Text shown Start Marker

Semantic processing techniques: By semantic processing technique, we mean programming techniques and tools used to create and exploit semantic information resources. As shown in Figure 5(b), entity linking [82] is the most frequently used technique by far. The most used entity linkers are DBpedia Spotlight, Thomson-Reuters’ OpenCalais, and TagMe. Beyond entity linking, seven papers employ logical reasoning. Description logic and OWL-DL is used for trust-based resolution of inconsistent KBs in Reference [22] and for managing the NEWS Ontology [17]. Other papers mention general ontology-enabled reasoning without OWL-DL. For example, PWFF [28] and Reference [51], which uses Cyc to answer questions about business news. Rule-based inference is also used, e.g., in References [6, 15, 20, 35, 57]. The most common programming API for semantic data processing is Apache’s Java-based Jena framework, used in 12 main papers. Only 4 papers mention Python’s RDFlib, most of them from recent years. Protégé is used in 4 papers, for example, for ontology development in Neptuno [7] and in the NEWS project [15].

Semantic storage techniques: Although almost all the main papers mention ontologies or knowledge graphs, few of them discuss storage and none of them focus primarily on the storage side. The two most frequently used triple stores are RDF4J (formerly Sesame) used by four papers and OpenLink Virtuoso also used by four papers. AllegroGraph is employed in two papers [44, 49]. Used by NewsReader [59, 72], the KnowledgeStore is designed to store large collections of documents and link them to RDF triples that are extracted from the documents or collected from the LOD cloud. It uses a big-data ready file system (Hadoop Distributed File System, HDFS) and databases (Apache HBase and Virtuoso) to store unstructured (e.g., news articles) and structured information (e.g., RDF triples) together.

Summary: Our review demonstrates that the research on KG for news exploits a broad variety of available semantic resources, techniques, and tools. The research on KGs for news differs from the mainstream research on KGs mainly in its stronger focus on language (e.g., the ITS and NIF vocabularies), on events (e.g., the SEM ontology), and, of course, on news (the rNews vocabulary). The border between semantic and non-semantic computing techniques is not always sharp. For example, although WordNet is not natively semantic, it is available as RDF and is used as a semantic information resource in many proposals. A recent trend is that Wikidata is becoming more popular compared to DBpedia.

Text shown End Marker

> _Work order A_: From the summary of the text on semantic techniques for news knowledge graphs, list the vocabularies and ontologies given in parentheses as signs of the field's stronger focus on language, events, and news.
> _Work order B_: Rewrite the entries between the line holding "Durchmesserbereich" and the line holding "4. April 2016", inclusive, replacing "Available" with "In stock" and leaving everything else unchanged. Omit the pictures.

Records shown Start Marker

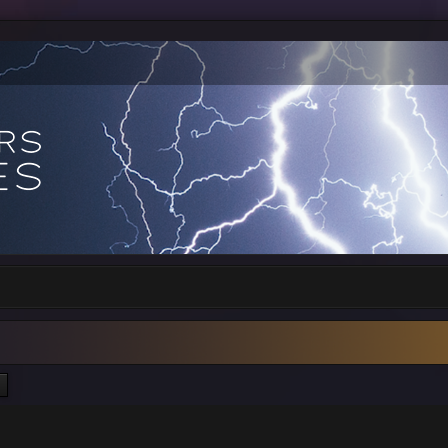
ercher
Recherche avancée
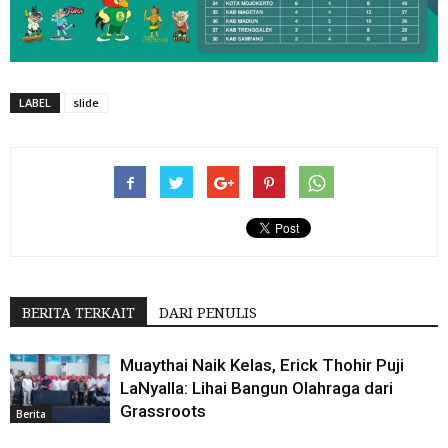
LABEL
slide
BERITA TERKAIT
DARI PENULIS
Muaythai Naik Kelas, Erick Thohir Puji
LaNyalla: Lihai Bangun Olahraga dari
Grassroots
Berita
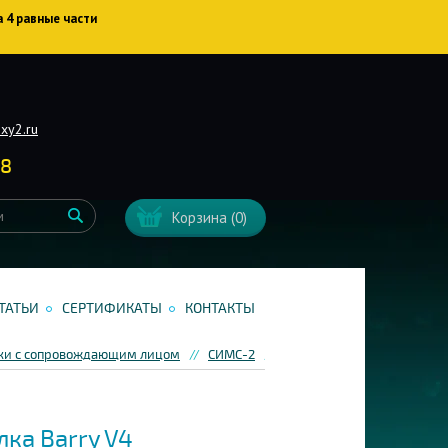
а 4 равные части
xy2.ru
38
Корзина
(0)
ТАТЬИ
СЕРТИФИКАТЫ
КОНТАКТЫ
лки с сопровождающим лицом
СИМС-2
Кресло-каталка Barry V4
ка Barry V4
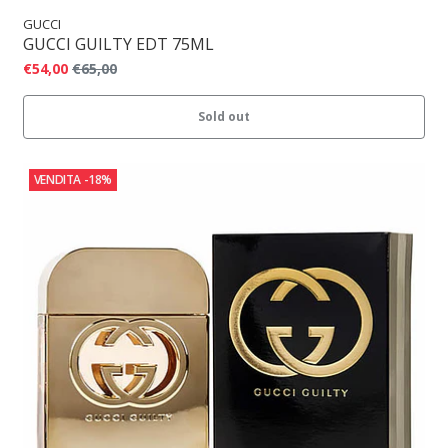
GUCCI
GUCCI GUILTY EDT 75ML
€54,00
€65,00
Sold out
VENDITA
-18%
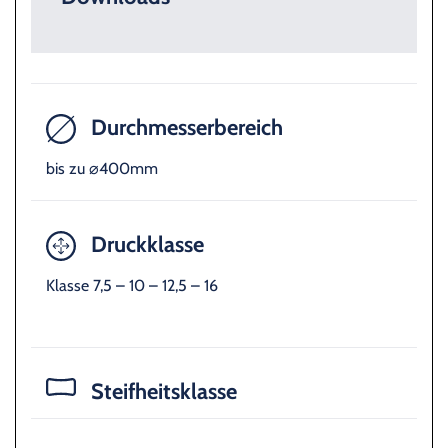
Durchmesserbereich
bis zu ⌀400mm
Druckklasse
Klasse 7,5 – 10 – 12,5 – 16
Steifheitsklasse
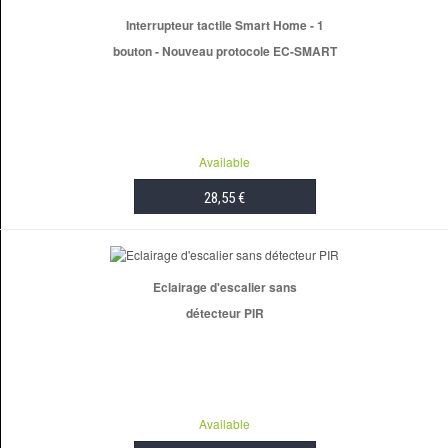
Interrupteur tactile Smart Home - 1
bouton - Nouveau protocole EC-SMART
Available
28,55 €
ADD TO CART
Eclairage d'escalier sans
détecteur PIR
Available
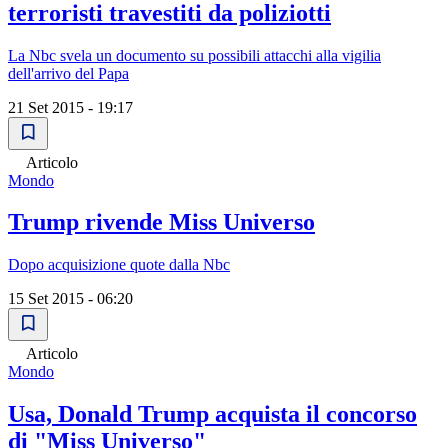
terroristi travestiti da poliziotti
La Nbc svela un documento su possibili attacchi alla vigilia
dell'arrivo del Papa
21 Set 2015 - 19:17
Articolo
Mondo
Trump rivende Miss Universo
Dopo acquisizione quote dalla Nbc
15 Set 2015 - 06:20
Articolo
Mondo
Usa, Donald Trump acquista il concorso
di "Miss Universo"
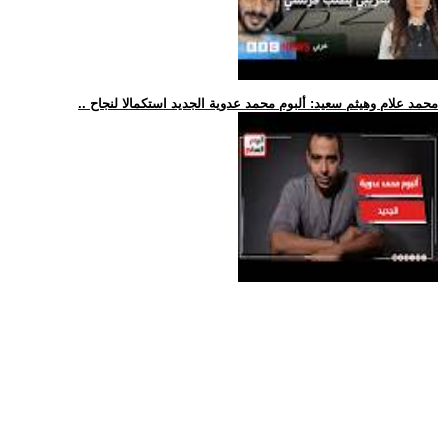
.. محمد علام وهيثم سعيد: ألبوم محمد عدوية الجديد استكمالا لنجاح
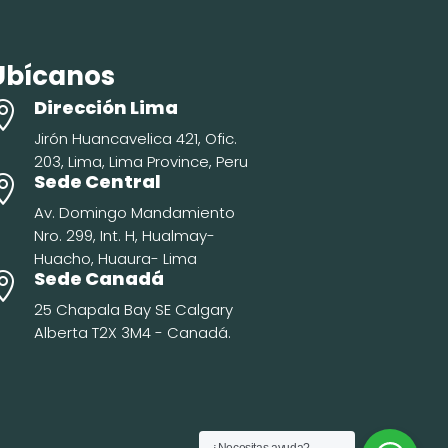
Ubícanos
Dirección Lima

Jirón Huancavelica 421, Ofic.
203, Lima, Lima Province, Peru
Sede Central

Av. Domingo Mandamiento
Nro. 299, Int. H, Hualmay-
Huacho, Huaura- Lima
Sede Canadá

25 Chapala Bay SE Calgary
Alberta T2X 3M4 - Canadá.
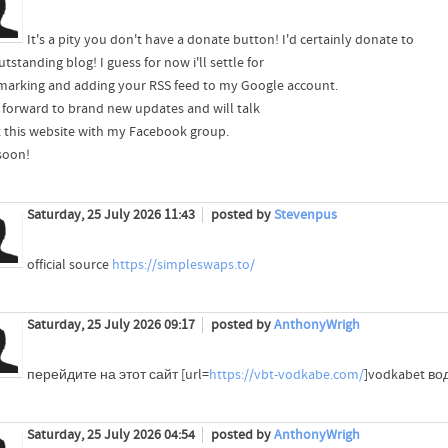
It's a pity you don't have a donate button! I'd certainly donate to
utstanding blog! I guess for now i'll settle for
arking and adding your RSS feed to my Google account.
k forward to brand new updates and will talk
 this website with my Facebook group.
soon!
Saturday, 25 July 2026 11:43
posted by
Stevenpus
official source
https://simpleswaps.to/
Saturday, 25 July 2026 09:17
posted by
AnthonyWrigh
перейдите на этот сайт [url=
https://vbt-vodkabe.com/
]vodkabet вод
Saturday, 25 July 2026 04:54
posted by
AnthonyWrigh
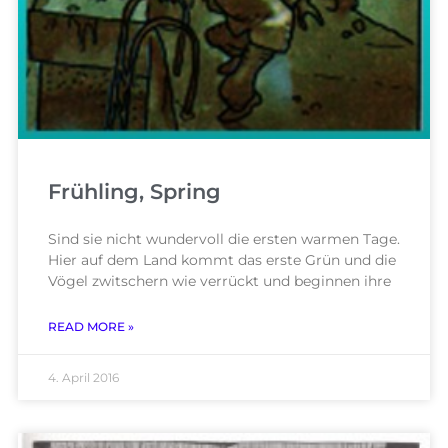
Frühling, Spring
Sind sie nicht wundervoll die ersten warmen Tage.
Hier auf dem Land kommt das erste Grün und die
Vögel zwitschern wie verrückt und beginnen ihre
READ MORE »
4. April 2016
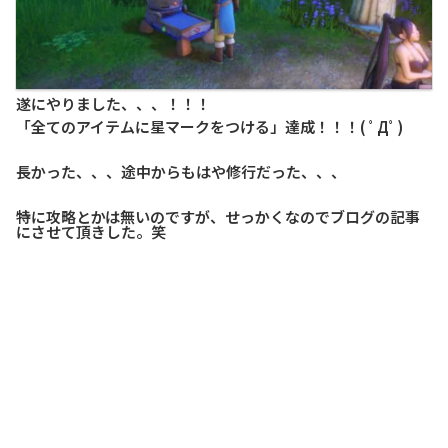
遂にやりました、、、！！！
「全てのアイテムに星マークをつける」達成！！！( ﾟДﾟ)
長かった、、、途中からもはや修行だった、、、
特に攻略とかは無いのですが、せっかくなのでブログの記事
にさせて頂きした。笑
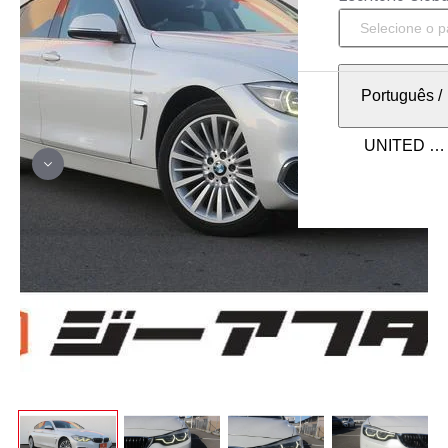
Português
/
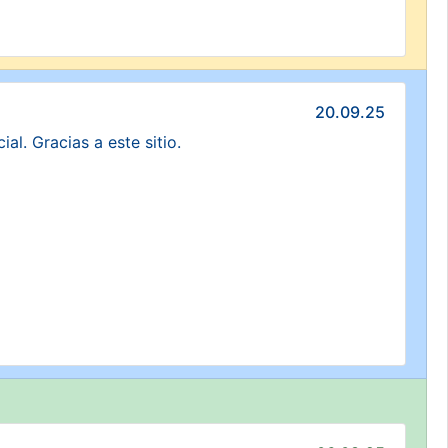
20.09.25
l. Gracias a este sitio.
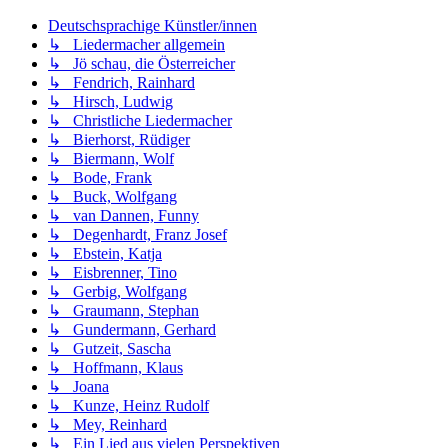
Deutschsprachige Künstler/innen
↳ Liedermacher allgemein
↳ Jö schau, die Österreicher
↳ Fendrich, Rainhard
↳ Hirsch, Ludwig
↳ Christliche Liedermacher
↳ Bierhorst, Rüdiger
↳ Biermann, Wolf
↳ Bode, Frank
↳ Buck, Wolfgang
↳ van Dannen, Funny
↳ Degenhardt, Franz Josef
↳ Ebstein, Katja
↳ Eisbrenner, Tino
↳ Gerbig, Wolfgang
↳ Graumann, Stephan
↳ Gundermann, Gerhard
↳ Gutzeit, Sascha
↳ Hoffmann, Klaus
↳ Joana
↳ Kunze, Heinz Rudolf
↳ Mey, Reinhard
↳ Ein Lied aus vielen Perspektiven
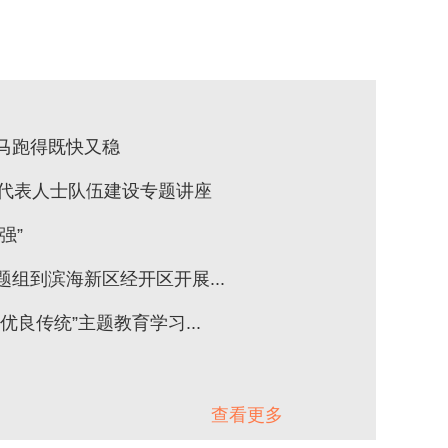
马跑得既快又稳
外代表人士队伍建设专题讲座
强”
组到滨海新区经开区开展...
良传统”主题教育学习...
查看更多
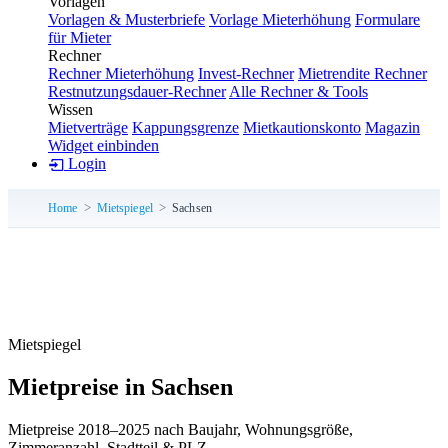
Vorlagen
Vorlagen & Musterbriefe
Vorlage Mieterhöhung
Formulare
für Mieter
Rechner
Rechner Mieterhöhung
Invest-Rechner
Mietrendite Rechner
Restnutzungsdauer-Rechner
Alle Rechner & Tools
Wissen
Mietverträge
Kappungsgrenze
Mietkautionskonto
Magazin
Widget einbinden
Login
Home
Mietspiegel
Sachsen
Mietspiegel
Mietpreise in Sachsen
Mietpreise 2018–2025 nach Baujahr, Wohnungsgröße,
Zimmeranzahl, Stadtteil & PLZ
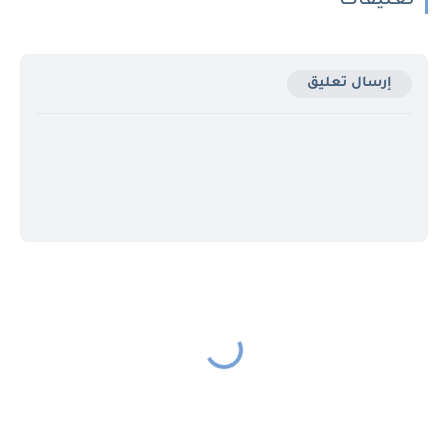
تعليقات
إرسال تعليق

Records shown End Marker

> _Response A_:
ITS vocabulary
NIF vocabulary
SEM ontology
rNews vocabulary

> _Response B_:
Durchmesserbereich
bis zu ⌀400mm
Druckklasse
Klasse 7,5 – 10 – 12,5 – 16
Steifheitsklasse
Interrupteur tactile Smart Home - 1
bouton - Nouveau protocole EC-SMART
In stock
28,55 €
ADD TO CART
Eclairage d'escalier sans
détecteur PIR
In stock
terroristi travestiti da poliziotti
La Nbc svela un documento su possibili attacchi alla vigilia
dell'arrivo del Papa
21 Set 2015 - 19:17
Articolo
Mondo
Trump rivende Miss Universo
Dopo acquisizione quote dalla Nbc
15 Set 2015 - 06:20
Articolo
Mondo
Usa, Donald Trump acquista il concorso
di "Miss Universo"
.. محمد علام وهيثم سعيد: ألبوم محمد عدوية الجديد استكمالا لنجاح
Ubícanos
Dirección Lima

Jirón Huancavelica 421, Ofic.
203, Lima, Lima Province, Peru
Sede Central

Av. Domingo Mandamiento
Nro. 299, Int. H, Hualmay-
Huacho, Huaura- Lima
Sede Canadá

25 Chapala Bay SE Calgary
Alberta T2X 3M4 - Canadá.
It's a pity you don't have a donate button! I'd certainly donate to
utstanding blog! I guess for now i'll settle for
arking and adding your RSS feed to my Google account.
k forward to brand new updates and will talk
 this website with my Facebook group.
soon!
Saturday, 25 July 2026 11:43
posted by
Stevenpus
official source
https://simpleswaps.to/
Saturday, 25 July 2026 09:17
posted by
AnthonyWrigh
перейдите на этот сайт [url=
https://vbt-vodkabe.com/
]vodkabet вод
Saturday, 25 July 2026 04:54
posted by
AnthonyWrigh
Frühling, Spring
Sind sie nicht wundervoll die ersten warmen Tage.
Hier auf dem Land kommt das erste Grün und die
Vögel zwitschern wie verrückt und beginnen ihre
READ MORE »
4. April 2016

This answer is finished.